Negli anni 1960-1970 a Torino si costruivano nuove chiese parrocchiali, oggi si osserva un movimento inverso. Com'è possibile diminuire il numero delle parrocchie nell’area metropolitana? Qualcuno ha suggerito che ciò è possibile a patto di mantenere sul territorio figure di riferimento (diaconi, religiosi, laici) per la realizzazione di progetti comuni con momenti di aggregazione e legami fraterni fra i vari centri religiosi (ex parrocchie). Con quali criteri Individuare i luoghi/chiese in cui rimarrà la messa domenicale e gli altri luoghi in cui sarà svolta la preparazione ai sacramenti, l'oratorio e il servizio della carità - i cosiddetti centri di aggregazione pastorale - da cui si confluirà nel centro principale per la messa domenicale?

Il tessuto metropolitano risente meno del problema delle appartenenze territoriali e dei campanilismi, mentre occorre tenere maggiormente in conto le dinamiche umane e sociali delle persone, i loro stili di vita e il rapporto che esse hanno con il tempo e lo spazio. Per questo motivo, in città va ripensato il modello delle unità pastorali: secondo quali modifiche? Riflessione particolare merita la situazione del centro storico di Torino, il cui patrimonio artistico non può certo essere ceduto, ma comporta oneri gestionali non indifferenti: come valorizzarlo anche in ambito pastorale? Sarà anche importante tener conto della qualificata presenza in Torino e in tutta la Diocesi dei molteplici carismi dei Religiosi e delle Religiose che rappresentano importanti pilastri e risorse per riorganizzare la proposta pastorale.
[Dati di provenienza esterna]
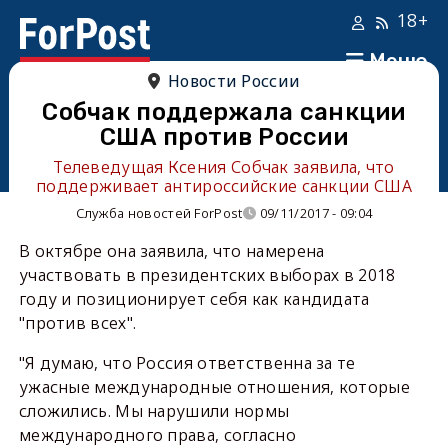
18+
Меню
Новости России
Собчак поддержала санкции
США против России
Телеведущая Ксения Собчак заявила, что
поддерживает антироссийские санкции США
Служба новостей ForPost
09/11/2017 - 09:04
В октябре она заявила, что намерена
участвовать в президентских выборах в 2018
году и позиционирует себя как кандидата
"против всех".
"Я думаю, что Россия ответственна за те
ужасные международные отношения, которые
сложились. Мы нарушили нормы
международного права, согласно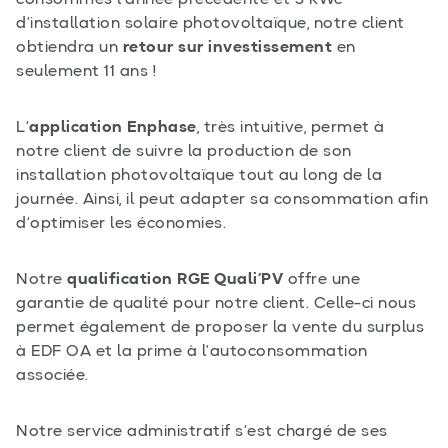
consommés l’année précédente et 3 kWc
d’installation solaire photovoltaïque, notre client
obtiendra un
retour sur investissement
en
seulement 11 ans !
L’
application Enphase
, très intuitive, permet à
notre client de suivre la production de son
installation photovoltaïque tout au long de la
journée. Ainsi, il peut adapter sa consommation afin
d’optimiser les économies.
Notre
qualification RGE Quali’PV
offre une
garantie de qualité pour notre client. Celle-ci nous
permet également de proposer la vente du surplus
à EDF OA et la prime à l’autoconsommation
associée.
Notre service administratif s’est chargé de ses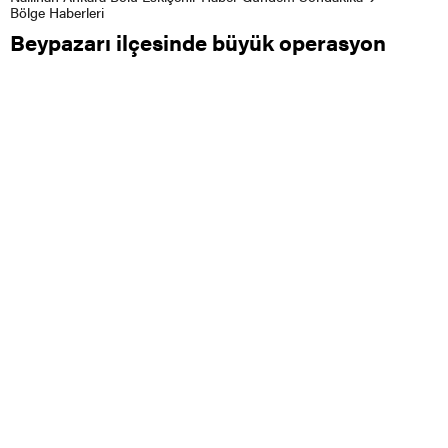
Bölge Haberleri
Beypazarı ilçesinde büyük operasyon
0
0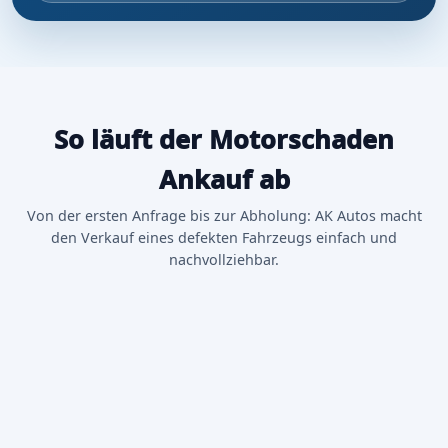
So läuft der Motorschaden
Ankauf ab
Von der ersten Anfrage bis zur Abholung: AK Autos macht
den Verkauf eines defekten Fahrzeugs einfach und
nachvollziehbar.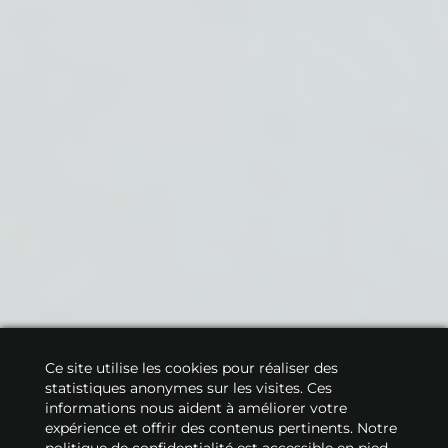
Ce site utilise les cookies pour réaliser des
statistiques anonymes sur les visites. Ces
informations nous aident à améliorer votre
expérience et offrir des contenus pertinents. Notre
politique de confidentialité est accessible en pied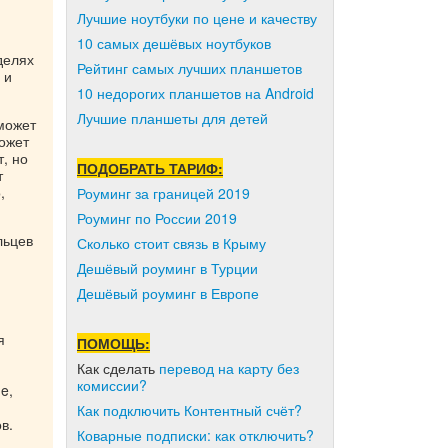
Лучшие ноутбуки по цене и качеству
10 самых дешёвых ноутбуков
делях
Рейтинг самых лучших планшетов
 и
10 недорогих планшетов на Android
Лучшие планшеты для детей
может
может
, но
ПОДОБРАТЬ ТАРИФ:
т
,
Роуминг за границей 2019
Роуминг по России 2019
льцев
Сколько стоит связь в Крыму
Дешёвый роуминг в Турции
Дешёвый роуминг в Европе
я
ПОМОЩЬ:
Как сделать
перевод на карту без
комиссии?
e,
Как подключить Контентный счёт?
в.
Коварные подписки: как отключить?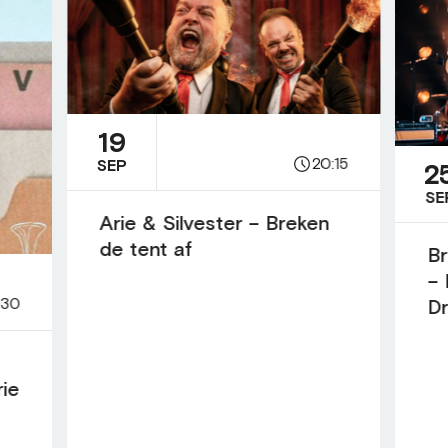
19
20:15
SEP
2
SE
Arie & Silvester – Breken
de tent af
Br
– 
:30
D
rie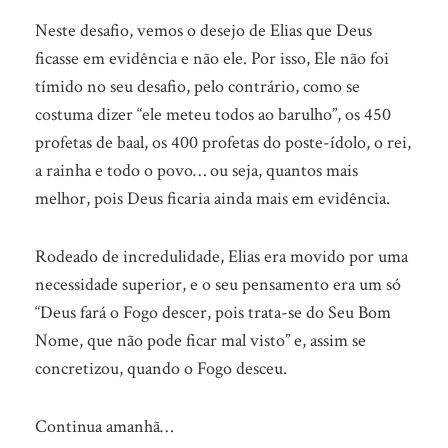
Neste desafio, vemos o desejo de Elias que Deus
ficasse em evidência e não ele. Por isso, Ele não foi
tímido no seu desafio, pelo contrário, como se
costuma dizer “ele meteu todos ao barulho”, os 450
profetas de baal, os 400 profetas do poste-ídolo, o rei,
a rainha e todo o povo… ou seja, quantos mais
melhor, pois Deus ficaria ainda mais em evidência.
Rodeado de incredulidade, Elias era movido por uma
necessidade superior, e o seu pensamento era um só
“Deus fará o Fogo descer, pois trata-se do Seu Bom
Nome, que não pode ficar mal visto” e, assim se
concretizou, quando o Fogo desceu.
Continua amanhã…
Per il territorio variegato della Provincia ci sono alcuni elementi propri: la maggiore distanza kilometrica tra i vari centri religiosi, l'età media più elevata del clero, la maggiore fedeltà di questi ambienti ai legami affettivi verso le parrocchie (soprattutto se coincidono con il paese) con la loro storia e il (ancora) forte attaccamento alle tradizioni. In provincia, come regolarsi circa la riduzione del numero di parrocchie? È stato consigliato di non sopprimerle troppo facilmente, bensì di aiutarle a camminare insieme, verificandone l'effettiva vitalità come vita di fede. Come educare le persone a non pretendere che l’esistenza di ogni parrocchia sia legata alla presenza di un prete “in loco”?

È opportuno che all’interno dei singoli territori si individuino dei «capoluoghi» (o centri religiosi maggiori) intorno ai quali organizzare l’esistenza di centri religiosi «minori»? Si aprono varie possibilità. Il primo discernimento effettivo da compiere consiste nella lettura la più possibile oggettiva dei diversi territori, in modo da individuare i capoluoghi o i centri da mettere «in rete». Questo è esattamente il lavoro che le UP faranno in quest'anno nella visita breve con il Vescovo: fornirgli suggerimenti per i bisogni del loro territorio. Il consiglio presbiterale ha già suggerito alcune specificazioni assunte dal consiglio episcopale: nei piccoli centri evitare di passare l'idea che Eucarestia e Liturgia della Parola si equivalgano, individuare centri di aggregazione pastorale sul criterio della sostenibilità economica, presentare subito obiettivi chiari e condivisibili per far partecipare il popolo a un passaggio difficile, valorizzare i Santuari (numerosi e notevoli) in una linea complementare alle parrocchie.

Alcuni spunti e interrogativi riformulati dal consiglio episcopale in vista non solo della discussione nell'assemblea del clero appena conclusa, ma anche in vista dell'incontro sul territorio con l'Arcivescovo, il quale si metterà ulteriormente in ascolto di quanto preti, diaconi, religiosi e religiose, operatori laici vorranno dire circa le loro comunità e unità pastorali.